■ Problem to work on
Below are the records; count the lines that include the string "wrist" and give only that number.

++++++++++

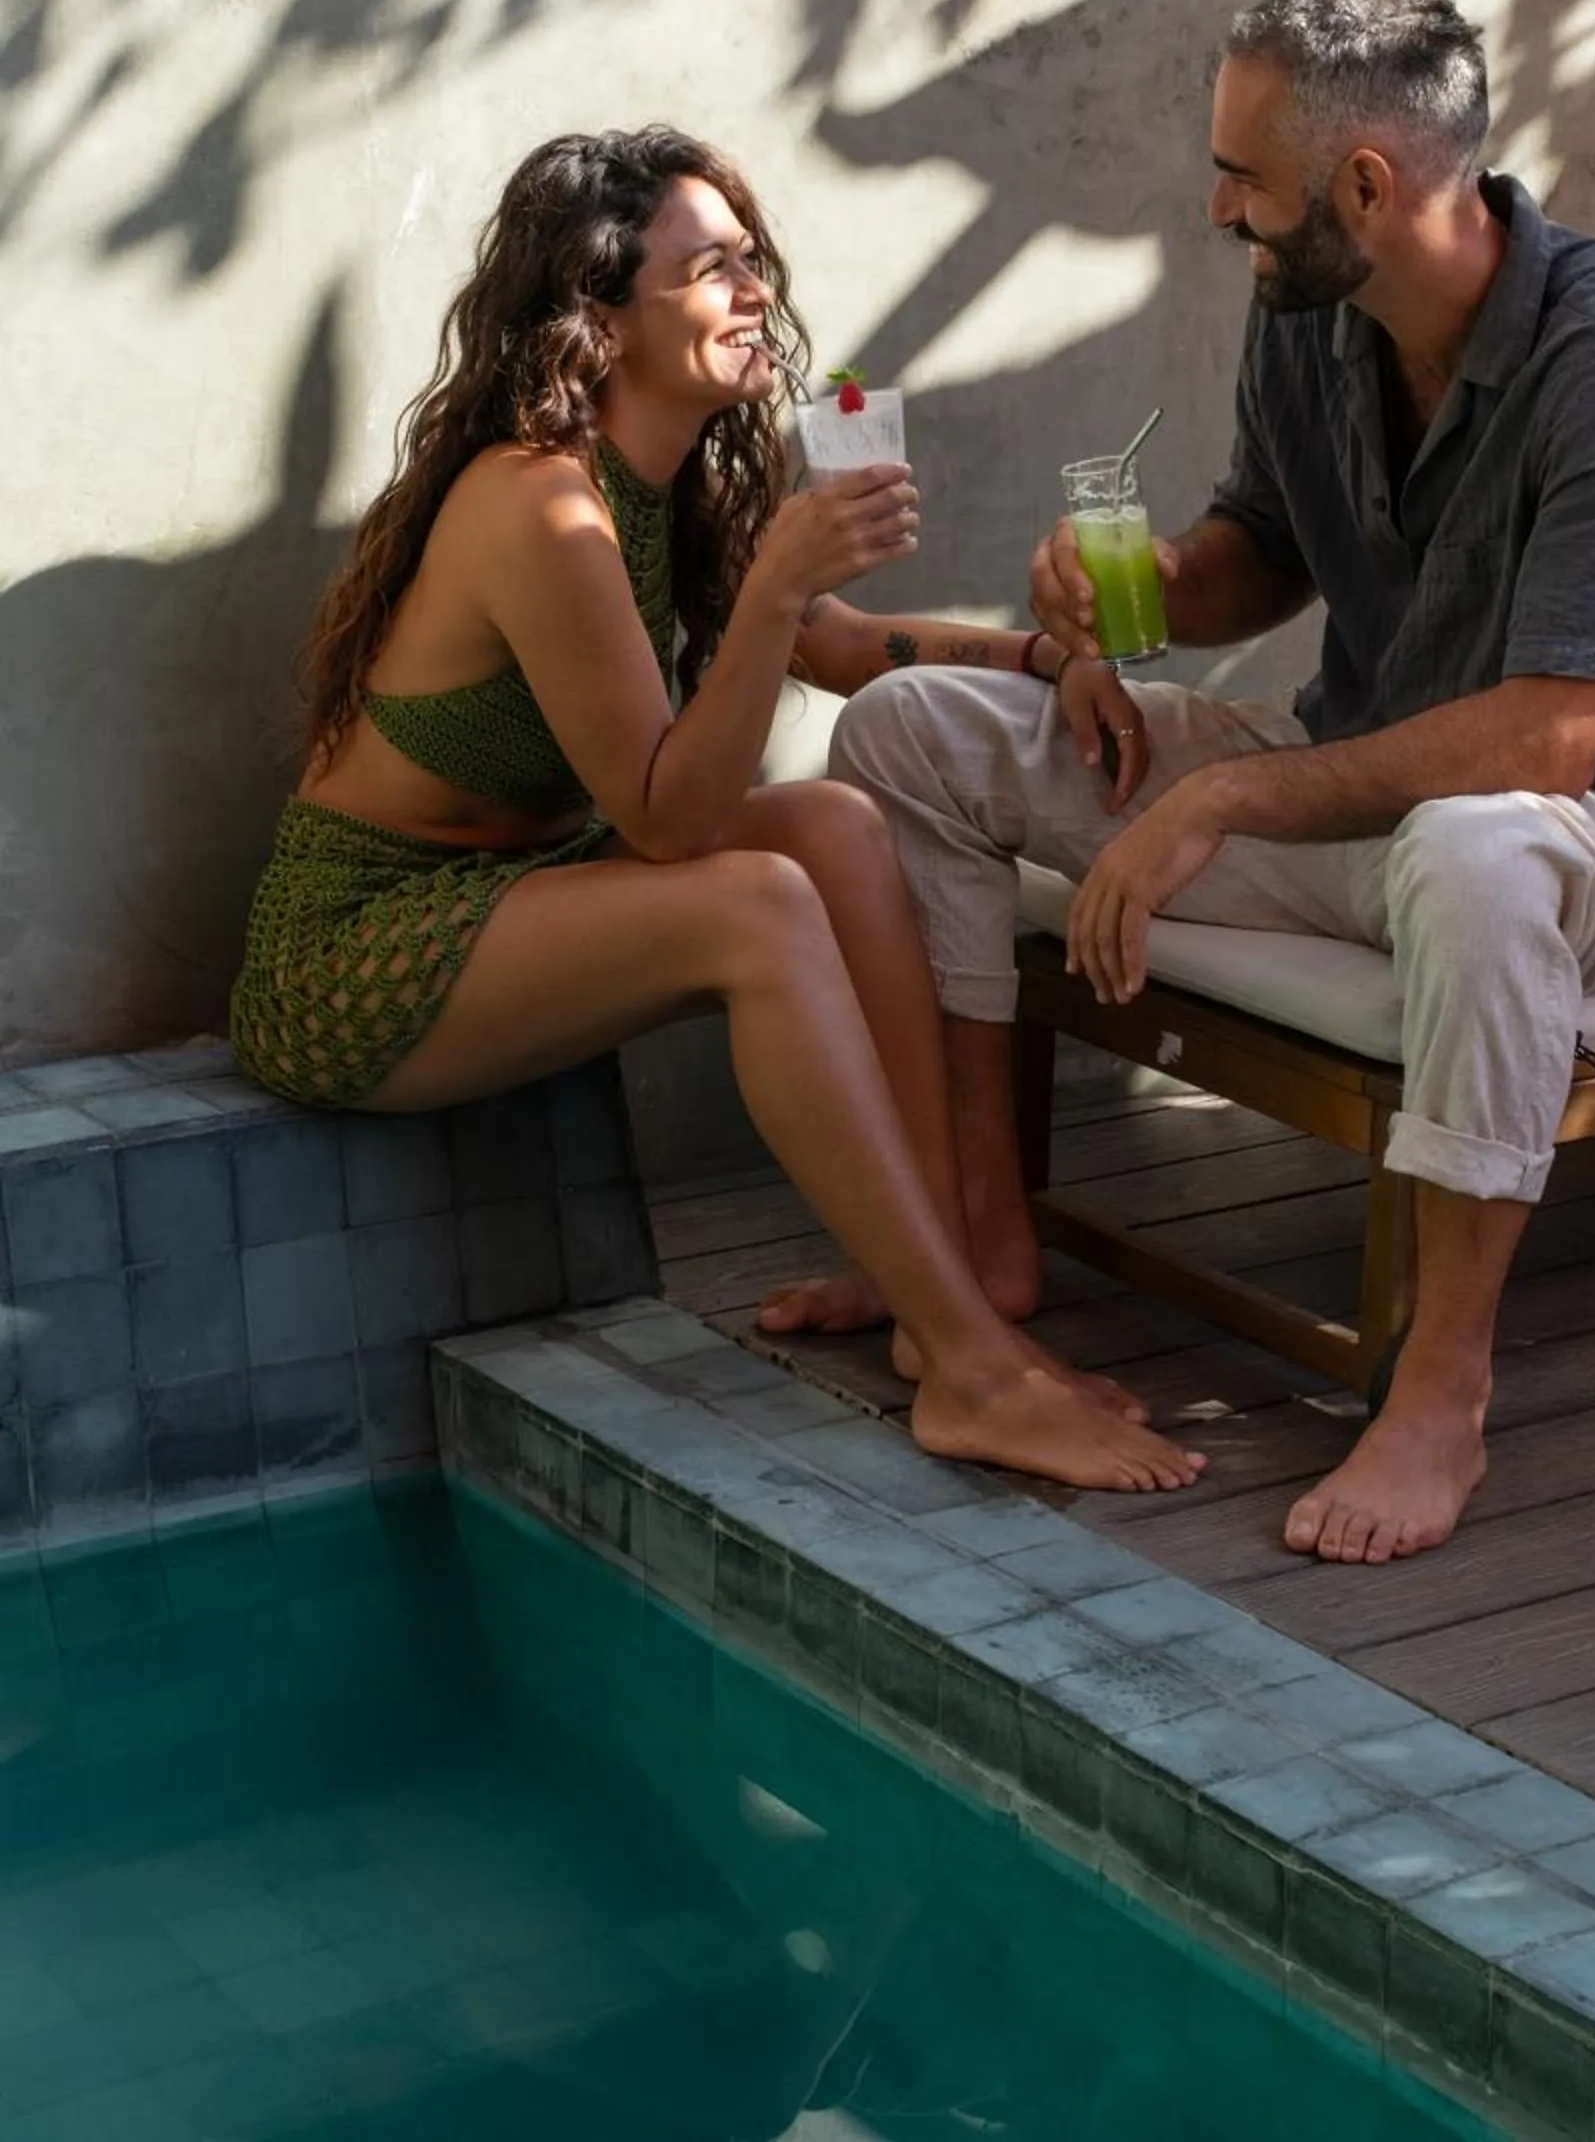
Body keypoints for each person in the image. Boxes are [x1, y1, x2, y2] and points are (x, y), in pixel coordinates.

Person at [827, 0, 1595, 1563]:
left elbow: (1555, 735)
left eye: (1241, 178)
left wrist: (1222, 792)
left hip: (1591, 845)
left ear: (1366, 184)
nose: (1215, 210)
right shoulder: (1315, 316)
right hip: (1361, 794)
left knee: (1474, 852)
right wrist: (1127, 603)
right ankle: (982, 1239)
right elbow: (1262, 556)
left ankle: (1438, 1389)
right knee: (905, 729)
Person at [229, 125, 1203, 1496]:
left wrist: (1051, 659)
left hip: (525, 888)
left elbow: (842, 648)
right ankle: (974, 1368)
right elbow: (672, 828)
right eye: (710, 270)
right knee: (754, 897)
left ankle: (941, 1278)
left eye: (752, 259)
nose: (755, 291)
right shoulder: (542, 507)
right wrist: (771, 592)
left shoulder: (677, 483)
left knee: (835, 829)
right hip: (362, 949)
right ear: (604, 316)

++++++++++

■ Solution for this exercise
4